Improved HLA Typing Accuracy; NGS has significantly improved the accuracy of HLA typing, allowing for the identification of rare or novel HLA alleles that may not be detected by traditional typing methods. The detection of rare or novel HLA alleles is crucial in solid organ transplantation as it reduces the risk of mismatches between donor and recipient. Studies have shown that NGS provides more accurate HLA typing results compared to conventional HLA typing methods, such as sequence-specific oligonucleotide (SSO) typing and sequence-based typing (SBT).
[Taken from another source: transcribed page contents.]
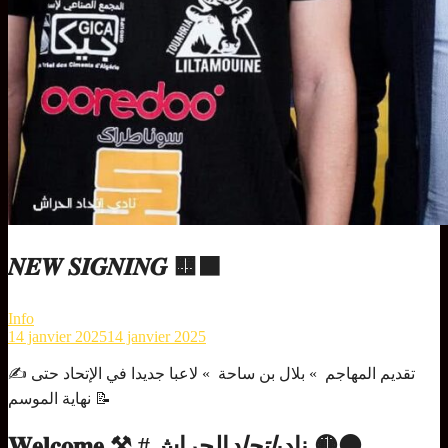
𝑵𝑬𝑾 𝑺𝑰𝑮𝑵𝑰𝑵𝑮 🟨⬛
Info
14 janvier 2025
14 janvier 2025
✍️ تقديم المهاجم » بلال بن ساحة » لاعبا جديدا في الإتحاد حتى
نهاية الموسم 📝
الحراش 🟡⚫
𝐖𝐞𝐥𝐜𝐨𝐦𝐞 ⚒️ #نادي
اتحاد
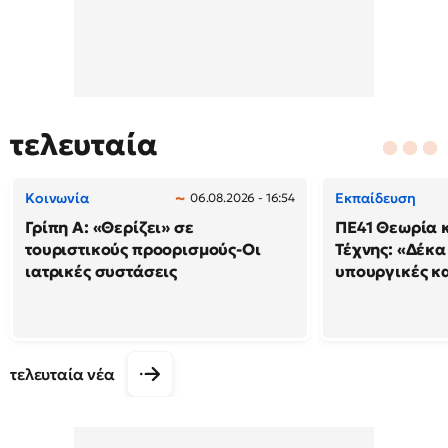
τελευταία
Κοινωνία
Εκπαίδευση
06.08.2026 - 16:54
Γρίπη Α: «Θερίζει» σε
ΠΕ41 Θεωρία κ
τουριστικούς προορισμούς-Οι
Τέχνης: «Δέκα
ιατρικές συστάσεις
υπουργικές κ
τελευταία νέα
Reduced Risk of Rejection; Accurate HLA typing by NGS can reduce the risk of organ rejection by identifying the most compatible donor for the recipient. Organ rejection occurs when the recipient’s immune system recognizes the transplanted organ as foreign and attacks it. This is more likely to occur when there is a mismatch between donor and recipient HLA genes. Accurate HLA typing by NGS can help identify the most compatible donor, reducing the risk of organ rejection and improving transplant outcomes.
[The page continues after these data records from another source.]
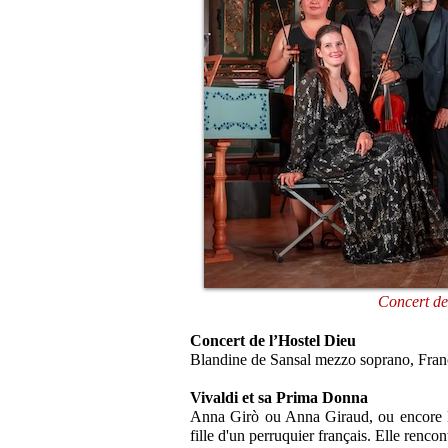
Concert de
Concert de l’Hostel Dieu
Blandine de Sansal mezzo soprano, Fra
Vivaldi et sa Prima Donna
Anna Girò ou Anna Giraud, ou encore L
fille d'un perruquier français. Elle renco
Improved Transplant Outcomes; HLA typing by NGS can improve transplant outcomes by increasing the likelihood of finding a suitable donor and reducing the risk of post-transplant complications. Studies have shown that patients who received organs from HLA-matched donors had better survival rates compared to those who did not have a match. Accurate HLA typing by NGS can help identify the most compatible donor, increasing the chances of a successful transplant and better outcomes for the patient.

 

References:

  1. Kutmon, M., Rodriguez Martinez, M., van Opijnen, T. et al. Comparison of HLA typing methods in identifying rare and novel alleles in a Dutch cohort. HLA (2021). https://doi.org/10.1111/tan.14226
  2. Cereb N, Kim H, Zhang H, et al. HLA-C Level Is Regulated by a Polymorphic Oct1 Binding Site in the HLA-C Promoter Region. Am J Hum Genet. 2019;104(4):727-736. doi:10.1016/j.ajhg.2019.01.025
  3. Petersdorf EW, et al. HLA-C expression levels define permissible mismatches in hematopoietic cell transplantation. Blood. 2014;124(26):3996-4003. doi:10.1182/blood-2014-06-582649
  4. Atsuta Y, et al. Different effects of HLA disparity on transplant outcomes after single-unit cord blood transplantation between pediatric and adult patients with leukemia. Haematologica. 2016;101(3):e116-e118. doi:10.3324/haematol.2015.138883
  5. Milius RP, et al. Comparison of Sanger sequencing and next-generation sequencing for HLA class I and II typing in a cohort of solid organ and hematopoietic stem cell transplant patients. Hum Immunol. 2018;79(3):174-181.
  6. Luo M, et al. High-Resolution HLA Typing by Whole-Genome Sequencing of Unrelated Donors With Donor-Specific Antibodies. Front Immunol. 2021;12:642809.
  7. Opelz G, et al. HLA compatibility and organ transplant survival. Collaborative Transplant Study. Rev Immunogenet. 1999;1(3):334-342.
  8. Parissiadis A, et al. HLA mismatched kidney transplantation: does it still have a place? A review. Int Urol Nephrol. 2019;51(12):2121-2132.